• **What you have to do**: Starting with the line containing "2022-07-28 | 2022-10-12 |" and going on through the line containing "2:27 | 2021-12-23 | 2022-01-04 |", return the lines of the data below exactly, and only those.

• **Source data**:
::::::::::

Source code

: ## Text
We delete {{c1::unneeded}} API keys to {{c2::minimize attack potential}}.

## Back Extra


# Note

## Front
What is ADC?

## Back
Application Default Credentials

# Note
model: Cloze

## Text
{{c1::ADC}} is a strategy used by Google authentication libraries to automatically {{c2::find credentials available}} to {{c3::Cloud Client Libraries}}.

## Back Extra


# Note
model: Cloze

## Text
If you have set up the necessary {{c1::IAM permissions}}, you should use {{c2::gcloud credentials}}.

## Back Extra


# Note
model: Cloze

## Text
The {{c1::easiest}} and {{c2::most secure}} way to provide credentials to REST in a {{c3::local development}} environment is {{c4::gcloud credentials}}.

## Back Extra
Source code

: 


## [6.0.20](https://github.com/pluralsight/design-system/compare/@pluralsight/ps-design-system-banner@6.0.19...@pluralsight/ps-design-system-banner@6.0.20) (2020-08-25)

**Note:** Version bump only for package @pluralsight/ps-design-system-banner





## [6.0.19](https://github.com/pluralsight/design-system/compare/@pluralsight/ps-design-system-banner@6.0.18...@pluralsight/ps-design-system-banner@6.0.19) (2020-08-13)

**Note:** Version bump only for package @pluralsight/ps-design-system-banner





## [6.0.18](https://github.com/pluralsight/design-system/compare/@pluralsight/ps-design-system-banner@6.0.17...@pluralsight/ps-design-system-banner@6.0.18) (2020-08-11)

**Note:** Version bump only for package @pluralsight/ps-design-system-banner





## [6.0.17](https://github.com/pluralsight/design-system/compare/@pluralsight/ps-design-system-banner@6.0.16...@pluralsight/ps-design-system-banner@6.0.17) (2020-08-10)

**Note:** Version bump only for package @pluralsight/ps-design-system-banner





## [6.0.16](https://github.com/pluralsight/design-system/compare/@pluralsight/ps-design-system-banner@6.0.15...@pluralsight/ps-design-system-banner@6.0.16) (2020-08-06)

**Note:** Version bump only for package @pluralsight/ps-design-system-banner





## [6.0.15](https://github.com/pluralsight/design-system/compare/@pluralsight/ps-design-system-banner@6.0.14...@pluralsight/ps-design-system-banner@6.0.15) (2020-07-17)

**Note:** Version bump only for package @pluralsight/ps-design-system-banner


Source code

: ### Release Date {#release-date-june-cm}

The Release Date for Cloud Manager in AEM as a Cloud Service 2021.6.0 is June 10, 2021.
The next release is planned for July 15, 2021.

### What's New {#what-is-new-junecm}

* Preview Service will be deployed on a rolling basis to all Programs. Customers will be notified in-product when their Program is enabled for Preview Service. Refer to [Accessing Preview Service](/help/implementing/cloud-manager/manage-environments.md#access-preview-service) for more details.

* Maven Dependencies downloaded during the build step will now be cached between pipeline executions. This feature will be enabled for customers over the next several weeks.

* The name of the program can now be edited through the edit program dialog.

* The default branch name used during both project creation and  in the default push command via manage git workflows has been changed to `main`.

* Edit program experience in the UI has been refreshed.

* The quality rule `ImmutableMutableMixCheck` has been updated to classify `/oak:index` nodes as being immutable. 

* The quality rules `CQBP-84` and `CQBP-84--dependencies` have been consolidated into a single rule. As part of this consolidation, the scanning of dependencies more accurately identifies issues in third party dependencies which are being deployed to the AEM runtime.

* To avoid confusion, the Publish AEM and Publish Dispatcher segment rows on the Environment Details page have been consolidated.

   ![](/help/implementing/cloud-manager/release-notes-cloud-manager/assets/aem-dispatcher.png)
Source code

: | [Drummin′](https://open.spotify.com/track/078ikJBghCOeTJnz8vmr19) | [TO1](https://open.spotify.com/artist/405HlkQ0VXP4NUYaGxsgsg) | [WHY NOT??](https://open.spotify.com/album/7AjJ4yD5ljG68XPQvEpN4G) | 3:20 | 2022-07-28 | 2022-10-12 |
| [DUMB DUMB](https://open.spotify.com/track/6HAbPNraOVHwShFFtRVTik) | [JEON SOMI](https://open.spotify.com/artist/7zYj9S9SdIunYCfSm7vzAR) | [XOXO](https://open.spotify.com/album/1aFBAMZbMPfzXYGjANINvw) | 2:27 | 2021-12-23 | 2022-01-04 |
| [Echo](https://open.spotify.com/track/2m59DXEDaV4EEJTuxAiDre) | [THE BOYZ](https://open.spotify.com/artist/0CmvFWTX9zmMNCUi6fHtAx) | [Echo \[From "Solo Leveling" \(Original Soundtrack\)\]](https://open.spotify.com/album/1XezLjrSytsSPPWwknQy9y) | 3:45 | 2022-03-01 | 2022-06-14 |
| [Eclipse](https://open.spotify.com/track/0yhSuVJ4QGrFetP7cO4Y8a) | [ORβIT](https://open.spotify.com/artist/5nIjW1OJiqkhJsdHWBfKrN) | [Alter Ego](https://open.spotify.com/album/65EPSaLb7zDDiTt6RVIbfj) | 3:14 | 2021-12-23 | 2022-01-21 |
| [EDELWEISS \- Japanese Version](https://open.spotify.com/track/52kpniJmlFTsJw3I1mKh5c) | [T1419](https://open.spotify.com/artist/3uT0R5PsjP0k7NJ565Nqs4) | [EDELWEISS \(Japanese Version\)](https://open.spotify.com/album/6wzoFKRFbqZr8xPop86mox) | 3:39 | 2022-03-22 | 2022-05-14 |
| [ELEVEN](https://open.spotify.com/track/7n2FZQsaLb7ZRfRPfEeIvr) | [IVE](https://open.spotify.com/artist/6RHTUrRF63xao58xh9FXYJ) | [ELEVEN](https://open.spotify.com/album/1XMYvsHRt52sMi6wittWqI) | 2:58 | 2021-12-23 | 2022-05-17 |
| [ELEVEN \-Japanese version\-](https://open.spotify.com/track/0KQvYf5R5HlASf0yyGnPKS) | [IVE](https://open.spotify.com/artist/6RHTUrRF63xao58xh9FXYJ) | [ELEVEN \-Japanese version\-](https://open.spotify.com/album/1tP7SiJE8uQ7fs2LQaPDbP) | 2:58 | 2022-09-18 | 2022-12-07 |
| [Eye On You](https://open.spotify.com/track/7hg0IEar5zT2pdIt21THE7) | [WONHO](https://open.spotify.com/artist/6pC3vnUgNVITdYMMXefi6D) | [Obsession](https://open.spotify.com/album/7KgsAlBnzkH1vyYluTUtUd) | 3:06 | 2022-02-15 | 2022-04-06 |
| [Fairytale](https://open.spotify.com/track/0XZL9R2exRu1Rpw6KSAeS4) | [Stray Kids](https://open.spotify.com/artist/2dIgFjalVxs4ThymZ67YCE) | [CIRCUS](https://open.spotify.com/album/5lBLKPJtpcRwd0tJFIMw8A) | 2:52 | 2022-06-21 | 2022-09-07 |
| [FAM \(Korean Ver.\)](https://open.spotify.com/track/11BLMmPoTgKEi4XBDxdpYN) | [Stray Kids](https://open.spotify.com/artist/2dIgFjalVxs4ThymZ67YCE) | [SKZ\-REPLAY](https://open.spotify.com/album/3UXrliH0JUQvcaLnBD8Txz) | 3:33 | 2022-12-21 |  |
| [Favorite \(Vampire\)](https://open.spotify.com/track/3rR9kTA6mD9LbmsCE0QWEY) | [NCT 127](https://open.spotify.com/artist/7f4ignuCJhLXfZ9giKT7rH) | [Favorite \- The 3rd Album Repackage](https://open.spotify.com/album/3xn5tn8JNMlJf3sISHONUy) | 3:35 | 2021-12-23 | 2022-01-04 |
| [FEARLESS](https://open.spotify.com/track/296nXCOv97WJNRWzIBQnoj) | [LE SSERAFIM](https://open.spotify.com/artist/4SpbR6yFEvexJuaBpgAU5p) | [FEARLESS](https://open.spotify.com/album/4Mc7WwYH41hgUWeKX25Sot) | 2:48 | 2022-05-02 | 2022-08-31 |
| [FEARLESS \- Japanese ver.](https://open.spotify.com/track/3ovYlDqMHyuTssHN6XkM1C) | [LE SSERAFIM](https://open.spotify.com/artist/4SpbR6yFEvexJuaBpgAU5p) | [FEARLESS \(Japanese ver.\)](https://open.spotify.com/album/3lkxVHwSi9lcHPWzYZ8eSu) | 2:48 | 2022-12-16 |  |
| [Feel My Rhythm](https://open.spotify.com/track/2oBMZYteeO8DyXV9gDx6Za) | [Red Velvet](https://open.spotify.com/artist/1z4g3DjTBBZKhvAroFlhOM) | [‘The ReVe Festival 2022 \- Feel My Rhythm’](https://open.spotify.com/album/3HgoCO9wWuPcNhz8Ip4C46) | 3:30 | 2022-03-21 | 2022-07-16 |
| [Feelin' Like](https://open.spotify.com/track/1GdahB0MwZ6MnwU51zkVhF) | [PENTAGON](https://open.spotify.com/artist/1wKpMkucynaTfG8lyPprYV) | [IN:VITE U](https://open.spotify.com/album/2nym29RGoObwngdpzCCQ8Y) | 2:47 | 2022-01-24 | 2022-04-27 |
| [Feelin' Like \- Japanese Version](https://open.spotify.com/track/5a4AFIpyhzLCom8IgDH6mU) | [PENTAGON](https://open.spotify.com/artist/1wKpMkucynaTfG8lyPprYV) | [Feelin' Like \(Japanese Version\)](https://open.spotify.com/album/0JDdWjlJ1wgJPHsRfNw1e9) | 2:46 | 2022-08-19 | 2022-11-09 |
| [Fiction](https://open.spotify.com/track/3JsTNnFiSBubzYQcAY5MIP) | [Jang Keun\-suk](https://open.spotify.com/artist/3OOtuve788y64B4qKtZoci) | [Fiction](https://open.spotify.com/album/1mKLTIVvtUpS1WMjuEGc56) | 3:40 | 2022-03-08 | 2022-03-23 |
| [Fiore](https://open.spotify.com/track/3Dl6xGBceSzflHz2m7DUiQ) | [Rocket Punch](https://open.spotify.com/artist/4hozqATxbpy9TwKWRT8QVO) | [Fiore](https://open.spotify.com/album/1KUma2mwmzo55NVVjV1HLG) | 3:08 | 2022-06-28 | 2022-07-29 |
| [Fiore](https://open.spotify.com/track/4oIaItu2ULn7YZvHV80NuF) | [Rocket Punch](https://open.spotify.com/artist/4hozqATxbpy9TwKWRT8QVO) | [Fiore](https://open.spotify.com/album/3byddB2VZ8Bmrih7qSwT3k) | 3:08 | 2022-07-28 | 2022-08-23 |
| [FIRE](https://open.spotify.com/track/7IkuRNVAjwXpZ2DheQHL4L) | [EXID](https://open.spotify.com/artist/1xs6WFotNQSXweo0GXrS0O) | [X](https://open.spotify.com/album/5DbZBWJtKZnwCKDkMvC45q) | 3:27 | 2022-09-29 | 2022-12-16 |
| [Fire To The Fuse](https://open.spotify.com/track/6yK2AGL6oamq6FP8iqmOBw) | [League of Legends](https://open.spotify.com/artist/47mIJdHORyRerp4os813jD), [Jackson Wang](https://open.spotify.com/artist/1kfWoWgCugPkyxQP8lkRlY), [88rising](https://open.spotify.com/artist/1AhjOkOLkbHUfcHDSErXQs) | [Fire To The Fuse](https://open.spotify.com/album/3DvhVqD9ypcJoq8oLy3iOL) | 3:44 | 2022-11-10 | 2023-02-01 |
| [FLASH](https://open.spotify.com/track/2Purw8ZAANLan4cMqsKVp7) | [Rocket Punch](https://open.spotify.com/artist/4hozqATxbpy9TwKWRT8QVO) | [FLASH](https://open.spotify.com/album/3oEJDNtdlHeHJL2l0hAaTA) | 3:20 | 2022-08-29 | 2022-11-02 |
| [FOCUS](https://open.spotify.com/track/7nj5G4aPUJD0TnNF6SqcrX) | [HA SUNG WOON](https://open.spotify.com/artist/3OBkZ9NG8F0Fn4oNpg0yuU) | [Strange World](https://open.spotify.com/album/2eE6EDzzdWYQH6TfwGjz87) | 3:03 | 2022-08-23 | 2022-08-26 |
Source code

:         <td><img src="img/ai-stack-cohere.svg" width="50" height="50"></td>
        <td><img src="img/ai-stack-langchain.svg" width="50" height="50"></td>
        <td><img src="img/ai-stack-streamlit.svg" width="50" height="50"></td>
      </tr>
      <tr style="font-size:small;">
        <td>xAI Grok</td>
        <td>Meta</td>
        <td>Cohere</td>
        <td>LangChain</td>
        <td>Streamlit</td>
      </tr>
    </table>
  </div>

::::::::::

• **Answer space**:
: | [Drummin′](https://open.spotify.com/track/078ikJBghCOeTJnz8vmr19) | [TO1](https://open.spotify.com/artist/405HlkQ0VXP4NUYaGxsgsg) | [WHY NOT??](https://open.spotify.com/album/7AjJ4yD5ljG68XPQvEpN4G) | 3:20 | 2022-07-28 | 2022-10-12 |
| [DUMB DUMB](https://open.spotify.com/track/6HAbPNraOVHwShFFtRVTik) | [JEON SOMI](https://open.spotify.com/artist/7zYj9S9SdIunYCfSm7vzAR) | [XOXO](https://open.spotify.com/album/1aFBAMZbMPfzXYGjANINvw) | 2:27 | 2021-12-23 | 2022-01-04 |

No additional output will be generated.